The move, this time, made by Vyopta and its 'Smart Diagnostic' platform merely represents another step toward companies looking to democratize troubleshooting efforts across the industry. 

Sass said that its release was a bit different: though. He further stated that Vyopta is a specialist in the UCC arena, which means it has time to think through any potential issues that could surface. Even though it partners with the likes of Cisco, he acknowledges that Cisco - as well as others - have a lot on their plates; meaning some things may undoubtedly fall through the cracks.

Sass let me in on how and why the company decided to release its latest features, telling me:

"We're doing so by extending the ability to improve the quality of collaboration experiences beyond just IT specialists and engineers." 
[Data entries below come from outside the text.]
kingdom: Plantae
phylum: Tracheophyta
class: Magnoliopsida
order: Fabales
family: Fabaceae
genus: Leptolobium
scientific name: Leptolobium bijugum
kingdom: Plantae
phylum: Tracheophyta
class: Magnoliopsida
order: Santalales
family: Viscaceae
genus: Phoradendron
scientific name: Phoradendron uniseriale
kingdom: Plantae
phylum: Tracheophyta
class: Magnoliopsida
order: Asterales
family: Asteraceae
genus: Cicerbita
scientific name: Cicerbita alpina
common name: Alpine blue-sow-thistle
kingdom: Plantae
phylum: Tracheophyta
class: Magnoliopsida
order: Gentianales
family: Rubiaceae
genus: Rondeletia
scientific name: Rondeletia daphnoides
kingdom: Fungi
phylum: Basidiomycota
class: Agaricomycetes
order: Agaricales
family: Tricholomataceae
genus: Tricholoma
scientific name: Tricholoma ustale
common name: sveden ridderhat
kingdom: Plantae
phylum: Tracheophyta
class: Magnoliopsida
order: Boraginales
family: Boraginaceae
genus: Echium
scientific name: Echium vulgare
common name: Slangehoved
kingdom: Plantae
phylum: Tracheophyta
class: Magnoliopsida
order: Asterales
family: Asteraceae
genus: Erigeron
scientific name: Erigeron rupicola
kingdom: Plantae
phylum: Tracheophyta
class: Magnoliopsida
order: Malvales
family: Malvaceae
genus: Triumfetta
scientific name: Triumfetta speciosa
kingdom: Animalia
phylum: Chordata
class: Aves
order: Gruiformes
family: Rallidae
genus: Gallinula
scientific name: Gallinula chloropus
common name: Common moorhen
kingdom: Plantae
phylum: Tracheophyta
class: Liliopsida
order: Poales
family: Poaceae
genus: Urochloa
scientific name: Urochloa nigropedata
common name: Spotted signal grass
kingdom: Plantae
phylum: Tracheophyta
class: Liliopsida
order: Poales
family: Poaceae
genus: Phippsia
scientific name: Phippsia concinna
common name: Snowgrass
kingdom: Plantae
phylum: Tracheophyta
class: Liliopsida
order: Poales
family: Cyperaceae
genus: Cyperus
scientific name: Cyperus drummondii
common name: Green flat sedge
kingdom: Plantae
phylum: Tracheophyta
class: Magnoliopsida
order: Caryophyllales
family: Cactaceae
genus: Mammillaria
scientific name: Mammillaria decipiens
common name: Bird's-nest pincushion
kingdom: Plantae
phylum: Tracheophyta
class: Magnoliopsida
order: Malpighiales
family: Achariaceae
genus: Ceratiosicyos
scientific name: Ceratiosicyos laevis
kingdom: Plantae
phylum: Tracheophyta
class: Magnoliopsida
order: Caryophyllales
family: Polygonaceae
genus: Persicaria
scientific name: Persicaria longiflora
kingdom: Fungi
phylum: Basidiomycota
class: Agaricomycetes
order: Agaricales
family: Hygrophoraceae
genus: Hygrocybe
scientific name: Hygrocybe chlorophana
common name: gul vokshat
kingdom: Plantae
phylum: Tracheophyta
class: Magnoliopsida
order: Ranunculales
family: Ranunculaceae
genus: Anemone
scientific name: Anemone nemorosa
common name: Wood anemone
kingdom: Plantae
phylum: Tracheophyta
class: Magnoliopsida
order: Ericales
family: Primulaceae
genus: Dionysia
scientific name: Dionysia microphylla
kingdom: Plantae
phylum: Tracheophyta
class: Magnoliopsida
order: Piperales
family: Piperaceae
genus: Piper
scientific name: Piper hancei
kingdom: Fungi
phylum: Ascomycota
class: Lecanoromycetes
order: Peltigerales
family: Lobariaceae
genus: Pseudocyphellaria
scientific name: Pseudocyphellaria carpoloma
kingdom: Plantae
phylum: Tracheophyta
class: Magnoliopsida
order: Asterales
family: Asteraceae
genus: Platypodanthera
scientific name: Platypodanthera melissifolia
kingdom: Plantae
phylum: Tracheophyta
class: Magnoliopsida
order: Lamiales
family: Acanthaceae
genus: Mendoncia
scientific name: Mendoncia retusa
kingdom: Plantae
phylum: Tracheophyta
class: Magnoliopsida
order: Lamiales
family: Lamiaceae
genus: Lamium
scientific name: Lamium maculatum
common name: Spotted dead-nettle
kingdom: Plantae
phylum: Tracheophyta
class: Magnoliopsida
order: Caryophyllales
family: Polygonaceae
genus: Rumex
He noted that they hope the feature will become especially helpful in determining issues for those working remotely. Such functionalities extended to customers, partners, and agents alike could be valuable if leveraged with care. 

 

Does CX Come at the Bigger Price of Privacy?

According to Vyopta data: 20% of all meetings have 'quality of experience' issues. An astonishing 90% of these issues, according to Sass, go undetected and unreported to members of IT teams.  

"As a result, many issues continue to occur, negatively affecting the digital experience of all participants, which is why we wanted to extend our customers the ability to detect and identify any issues so they can get resolved expediently."  

Sass notes that this can reduce (what he called) 'bad quality experiences' by up to 50%. There are, for some users, privacy concerns, namely with reports surfacing of employers eavesdropping on employees using the very technology designed to keep them connected in the workplace. 

Learn more about Vyopta, here:

Should employees have reasonable expectations of privacy? The answer to that question is 'yes,' but as employees (in many cases) have contracts - it is critical to know the ins and outs of said contract. There are tons of other factors, including how users access the technology gets used.

Is the computer a personal computer or one owned by the company yet given to the employee to perform their job? This all matters, but Sass assured me that in Vyopta's case: there is no need to address these concerns, as the firm does not collect any significant data from the calls and meetings it monitors. 

"We only collect telemetrics to help improve the quality, reliability, and overall collaboration experience."

Telemetric data are merely traces, or more precisely, distributed (traces of) data that represent snapshots of causal chains of events/transactions - meaning there is no cause for privacy concerns over the use of said Vyopta technology.

 

Taking a Multi-Vendor Approach

"We support them all" - well, at least many of them, according to Sass. Today, a single-vendor strategy is no longer a reality, and as we move forward, it becomes less likely that single-vendor environments will dominate the way people in business communicate and collaborate. 

Vyopta supports quite complex requirements; for nearly all major vendors on the market, even some of the more obscure ones. 

"Many, even when they (are aligned) around a single-vendor ecosystem, have multiple manufacturers involved, making for complex requirements in many cases."

He gave the example of a company using Microsoft Teams Voice with direct routing and an SBC (session border control) - and Vyopta can help manage this experience through and through.

It is the very nature of being vendor agnostic that makes companies like Vyopta successful, and the fact that it can clearly and concisely convey the value to the very firms that might not even know they need the assistance of the kind of tools Vyopta builds.

We are sure to place a heavier reliance on UC management and troubleshooting tools over the coming years, expressly as remote work shows no signs of slowing down.